[EXCERPTED PASSAGE]

(June 11) A little more than four months after they introduced a track-and-trace tool for the berry industry, partners Corporate Express U.S. Inc. and YottaMark have expanded and renamed the system to serve a wider array of growers.

“BerryTrace was the original application that was used,” said Dennis Francis, vice president of label development for Corporate Express Document & Print Management Inc., Omaha, Neb. “The success of that led us into a much broader product base, and we’ve rebranded that as HarvestMark for any field-packed product.”

Redwood City, Calif.-based YottaMark and Corporate Express introduced BerryTrace at a food safety summit Feb. 6. That was just a few months after a berry company, which the partners declined to identify, approached YottaMark in the wake of an E. coli outbreak linked to fresh spinach.

In HarvestMark, a coded label — manufactured and distributed by Corporate Express — is attached to a clamshell. That code contains information including harvest location, the date the product was picked, what crew picked it and the variety. Anyone throughout the supply chain, including the consumer, can access the information online via a platform provided by YottaMark.

Francis said the system is cheaper than radio frequency identification. While master containers often carry product and lot information, he said tracking at the unit level has been limited until now.

“Once the individual clamshell was taken out of the master container and placed on a shelf for consumers, traceability was lost,” he said. “There was a need to trace at the unit level. Our product allows that to happen. Consumers can use that label on the clamshell to trace that unit back to the field. Consumers need confidence that the products they purchase and consume are safe. That’s what our system does — give confidence all the way through the supply chain.”

Samir Tuma, vice president of sales and marketing for YottaMark, said the system is simple.

Labels are applied to clamshells as they are packed. The first clamshell in a box is scanned, as is a label on the outside of the box. The system remembers the code from the last clamshell packed in the previous box, creating a range of numbers in each box.

In the field, a crew supervisor scans the outside of a box before it is opened. He then scans a laminated card that contains information on the field, crew, variety, etc.

“The pickers aren’t involved at all, so we don’t affect their productivity,” Tuma said.

[/EXCERPTED PASSAGE]
[RECORDS SHOWN]

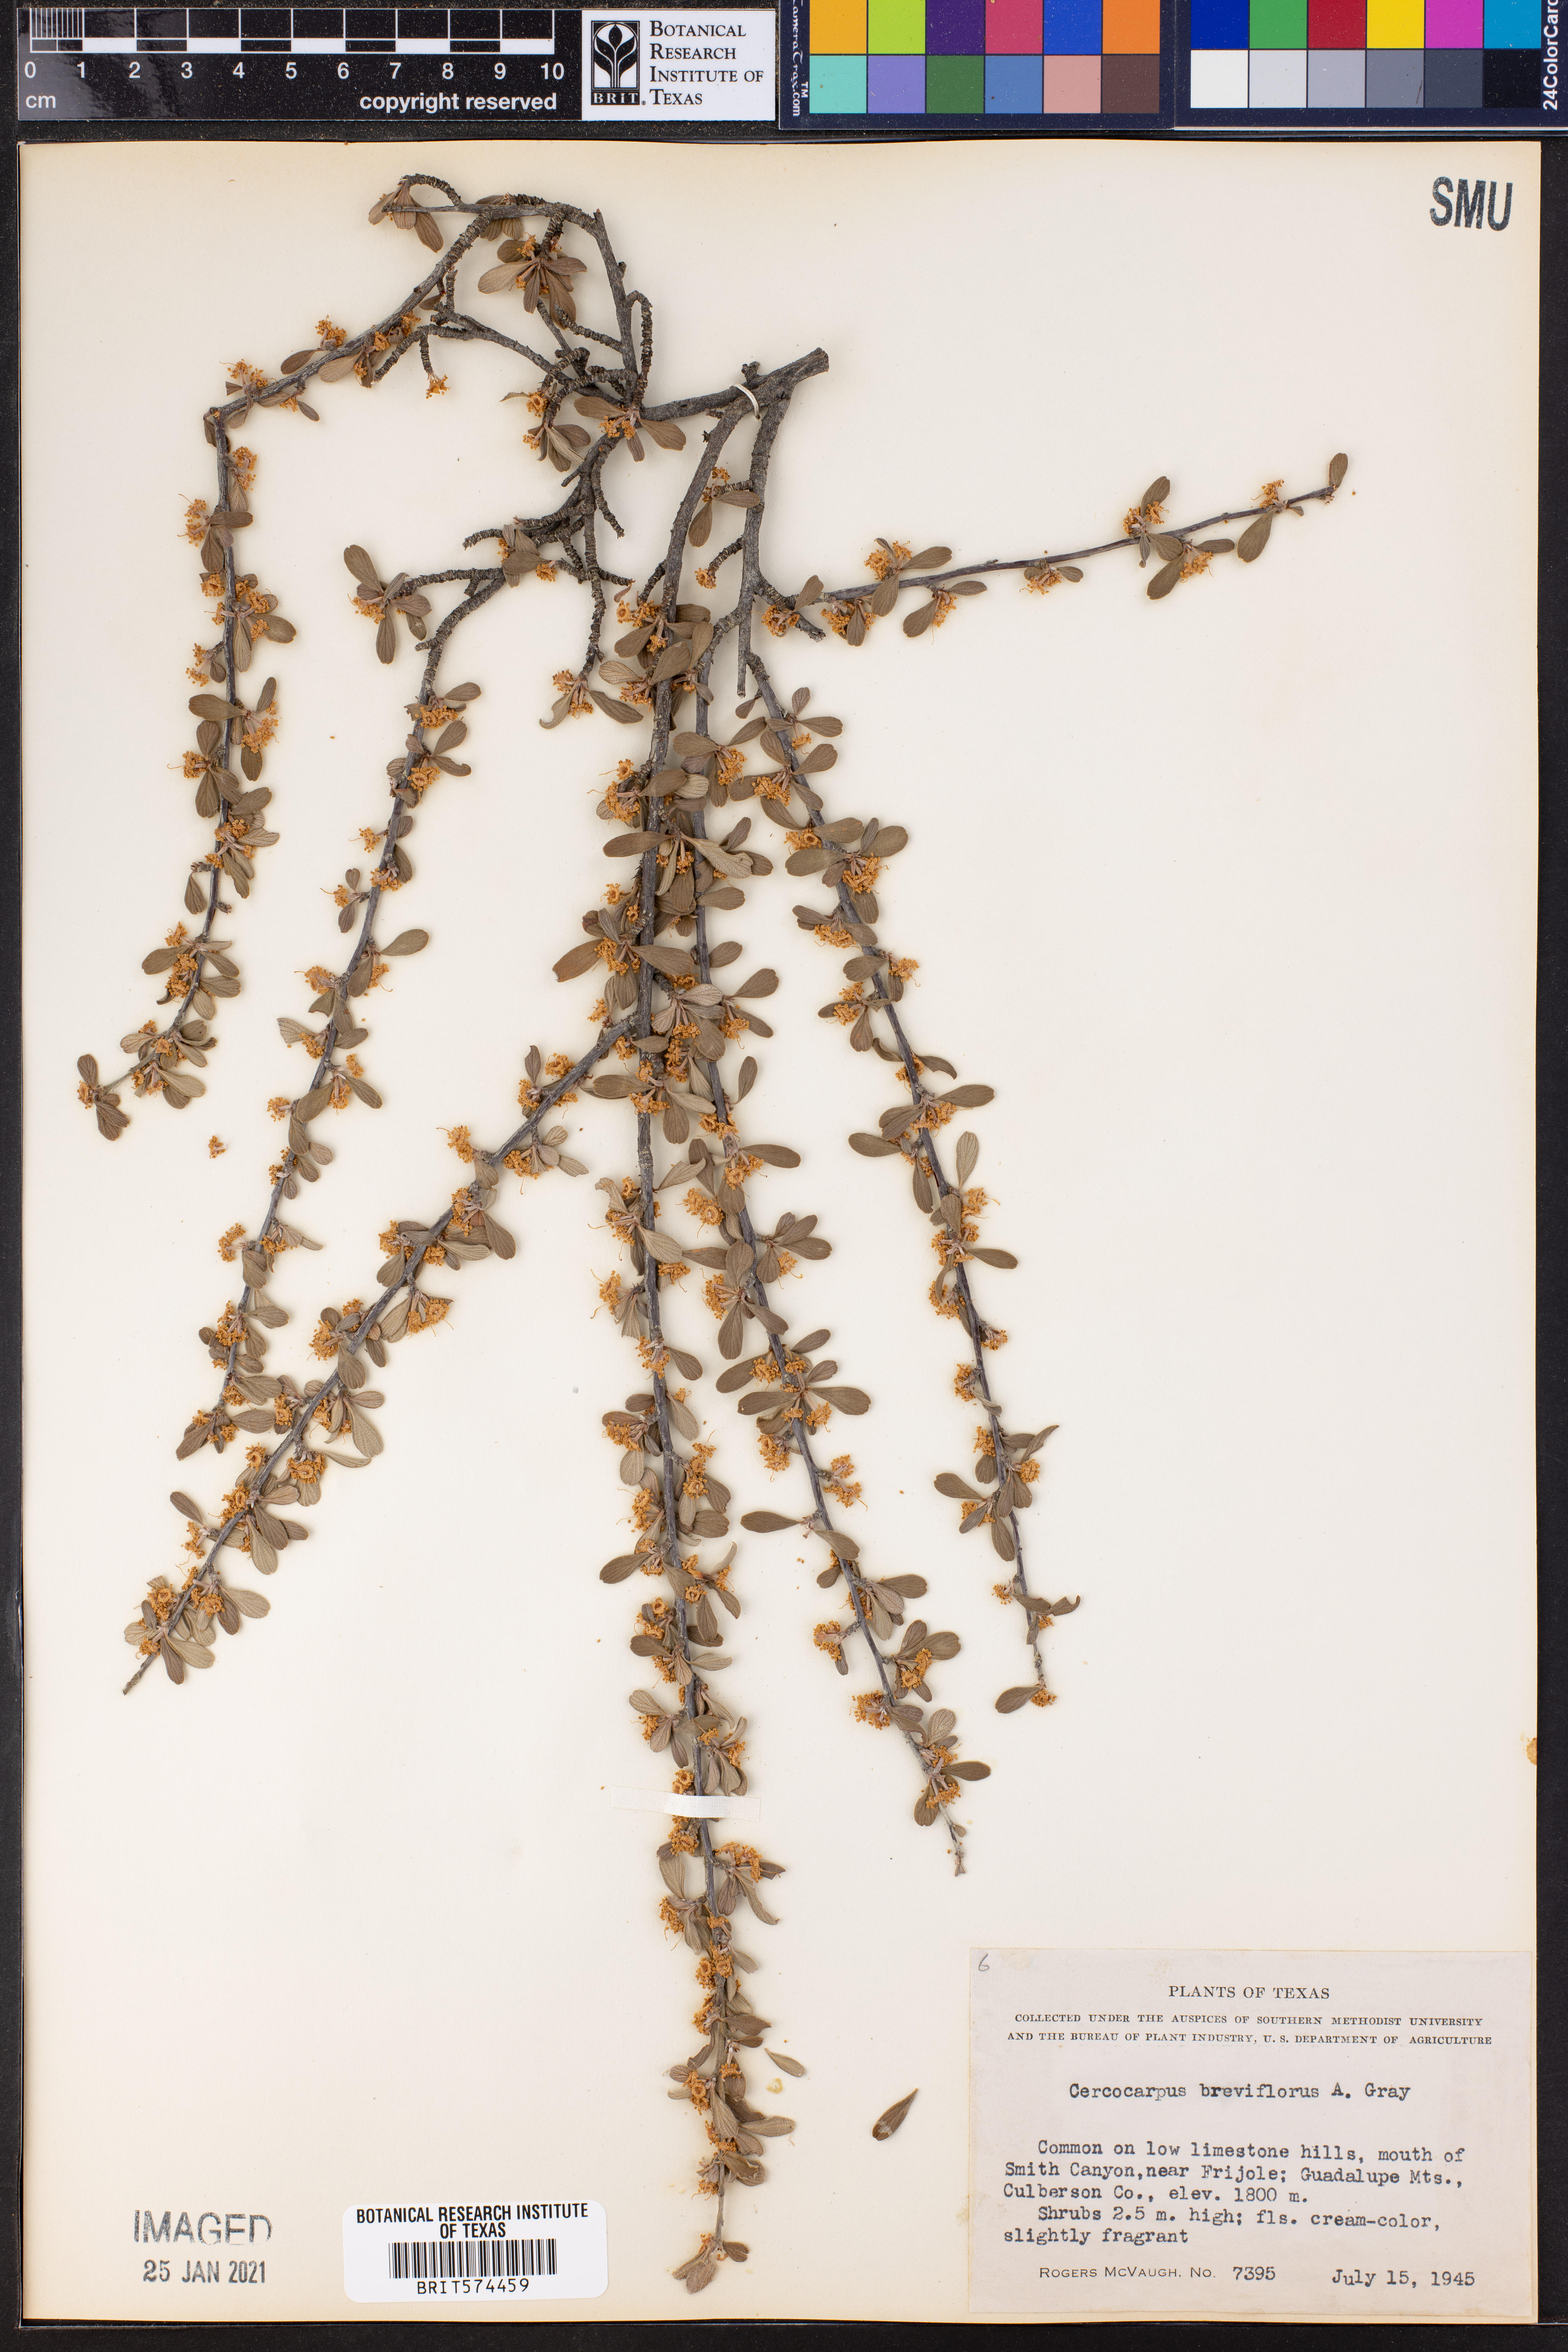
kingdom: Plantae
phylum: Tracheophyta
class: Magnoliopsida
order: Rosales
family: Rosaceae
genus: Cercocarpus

[/RECORDS SHOWN]
[RECORDS SHOWN]

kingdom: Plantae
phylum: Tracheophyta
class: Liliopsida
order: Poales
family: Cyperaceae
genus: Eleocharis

[/RECORDS SHOWN]

▶ _EXERCISE TASKS_
a – Translate this sentence from the article on the produce traceability system into Spanish: "Francis said the system is cheaper than radio frequency identification."
b – Reproduce the part of the article on the produce traceability system between "In HarvestMark, a" and "provided by YottaMark.", inclusive.

▶ _RESPONSES FOR EACH TASK_
a – Francis dijo que el sistema es más barato que la identificación por radiofrecuencia.

b –
In HarvestMark, a coded label — manufactured and distributed by Corporate Express — is attached to a clamshell. That code contains information including harvest location, the date the product was picked, what crew picked it and the variety. Anyone throughout the supply chain, including the consumer, can access the information online via a platform provided by YottaMark.